In this paper, we propose an approach to learn hierarchical features for visual object tracking. First, we offline learn features robust to diverse motion patterns from auxiliary video sequences. The hierarchical features are learned via a two-layer convolutional neural network. Embedding the temporal slowness constraint in the stacked architecture makes the learned features robust to complicated motion transformations, which is important for visual object tracking. Then, given a target video sequence, we propose a domain adaptation module to online adapt the pre-learned features according to the specific target object. The adaptation is conducted in both layers of the deep feature learning module so as to include appearance information of the specific target object. As a result, the learned hierarchical features can be robust to both complicated motion transformations and appearance changes of target objects. We integrate our feature learning algorithm into three tracking methods. Experimental results demonstrate that significant improvement can be achieved using our learned hierarchical features, especially on video sequences with complicated motion transformations.

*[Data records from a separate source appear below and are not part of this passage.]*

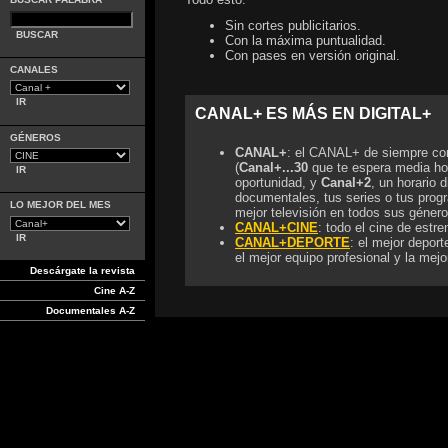
Sin cortes publicitarios.
Con la máxima puntualidad.
Con pases en versión original.
CANALES
CANAL+ ES MÁS EN DIGITAL+
GÉNEROS
CANAL+
: el CANAL+ de siempre con
(
Canal+...30
que te espera media ho
oportunidad, y
Canal+2
, un horario d
documentales, tus series o tus progr
LO MEJOR DEL MES
mejor televisión en todos sus género
CANAL+CINE
: todo el cine de estre
CANAL+DEPORTE
: el mejor depor
el mejor equipo profesional y la mejo
Descárgate la revista
Cine A-Z
Documentales A-Z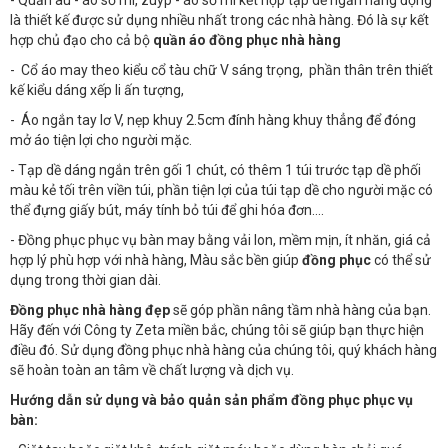
- Quần âu - áo sơ mi, zuýp - áo sơ mi kết hợp tạp dề ngắn năng động
là thiết kế được sử dụng nhiều nhất trong các nhà hàng. Đó là sự kết
hợp chủ đạo cho cả bộ
quần áo đồng phục nhà hàng
- Cổ áo may theo kiểu cổ tàu chữ V sáng trọng, phần thân trên thiết
kế kiểu dáng xếp li ấn tượng,
- Áo ngắn tay lơ V, nẹp khuy 2.5cm đính hàng khuy thẳng để đóng
mở áo tiện lợi cho người mặc.
- Tạp dề dáng ngắn trên gối 1 chút, có thêm 1 túi trước tạp dề phối
màu kẻ tối trên viền túi, phần tiện lợi của túi tạp dề cho người mặc có
thể đựng giấy bút, máy tính bỏ túi để ghi hóa đơn….
- Đồng phục phục vụ bàn may bằng vải lon, mềm mịn, ít nhăn, giá cả
hợp lý phù hợp với nhà hàng, Màu sắc bền giúp
đồng phục
có thể sử
dụng trong thời gian dài.
Đồng phục nhà hàng đẹp
sẽ góp phần nâng tầm nhà hàng của bạn.
Hãy đến với Công ty Zeta miền bắc, chúng tôi sẽ giúp bạn thực hiện
điều đó. Sử dụng đồng phục nhà hàng của chúng tôi, quý khách hàng
sẽ hoàn toàn an tâm về chất lượng và dịch vụ.
Hướng dẫn sử dụng và bảo quản sản phẩm đồng phục phục vụ
bàn: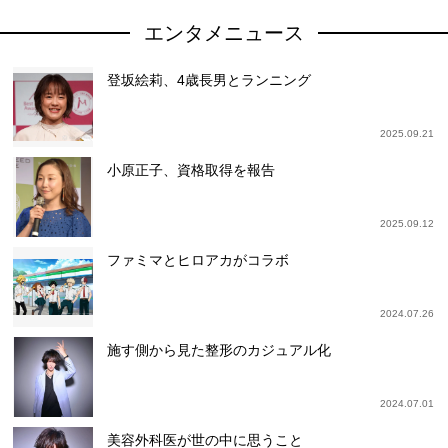
エンタメニュース
登坂絵莉、4歳長男とランニング
2025.09.21
小原正子、資格取得を報告
2025.09.12
ファミマとヒロアカがコラボ
2024.07.26
施す側から見た整形のカジュアル化
2024.07.01
美容外科医が世の中に思うこと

在本文中,我们提出了一种学习视觉目标跟踪分层特征的方法。首先,我们从辅助视频序列中离线学习对各种运动模式具有鲁棒性的特征。分层特征是通过两层卷积神经网络学习得到的。在堆叠结构中嵌入时间缓慢约束使得学习到的特征对复杂的运动变换具有鲁棒性,这对于视觉目标跟踪很重要。然后,给定一个目标视频序列,我们提出了一种域自适应模块,可以根据特定的目标对象在线自适应地预学习的特征。在深度特征学习模块的两层中进行自适应,以包含特定目标对象的外观信息。因此,学习到的分层特征可以对复杂的运动变换和目标对象的外观变化具有鲁棒性。我们将我们的特征学习算法集成到三种跟踪方法中。实验结果表明,使用我们学习到的分层特征可以显著提高跟踪效果,尤其是在具有复杂运动变换的视频序列上。